▶ [EXERCISE AIM] Given the material below, return only the lines starting at the line with "hfov_deg: 50.7" and ending at the line with "focal_mm: 34", exactly as they appear.

▶ [GIVEN DATA]

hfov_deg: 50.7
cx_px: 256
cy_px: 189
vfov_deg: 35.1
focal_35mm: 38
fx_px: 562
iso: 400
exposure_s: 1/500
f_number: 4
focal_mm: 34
...
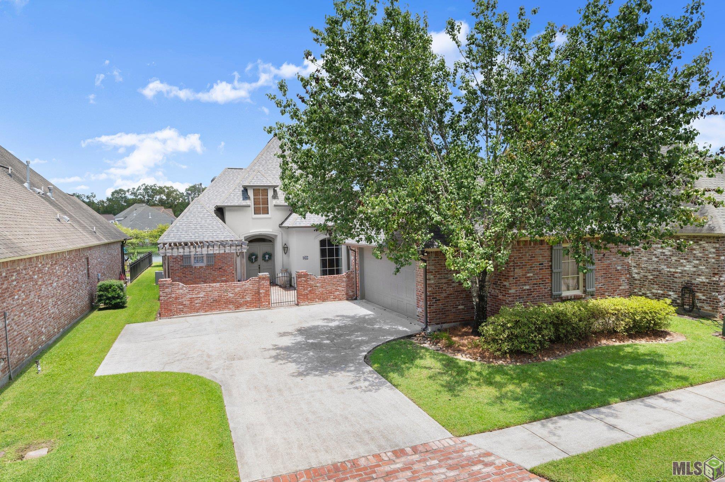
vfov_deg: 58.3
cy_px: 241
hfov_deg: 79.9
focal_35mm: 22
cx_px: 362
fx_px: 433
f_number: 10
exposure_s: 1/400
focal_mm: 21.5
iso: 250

▶ [WRITTEN REPLY]
hfov_deg: 50.7
cx_px: 256
cy_px: 189
vfov_deg: 35.1
focal_35mm: 38
fx_px: 562
iso: 400
exposure_s: 1/500
f_number: 4
focal_mm: 34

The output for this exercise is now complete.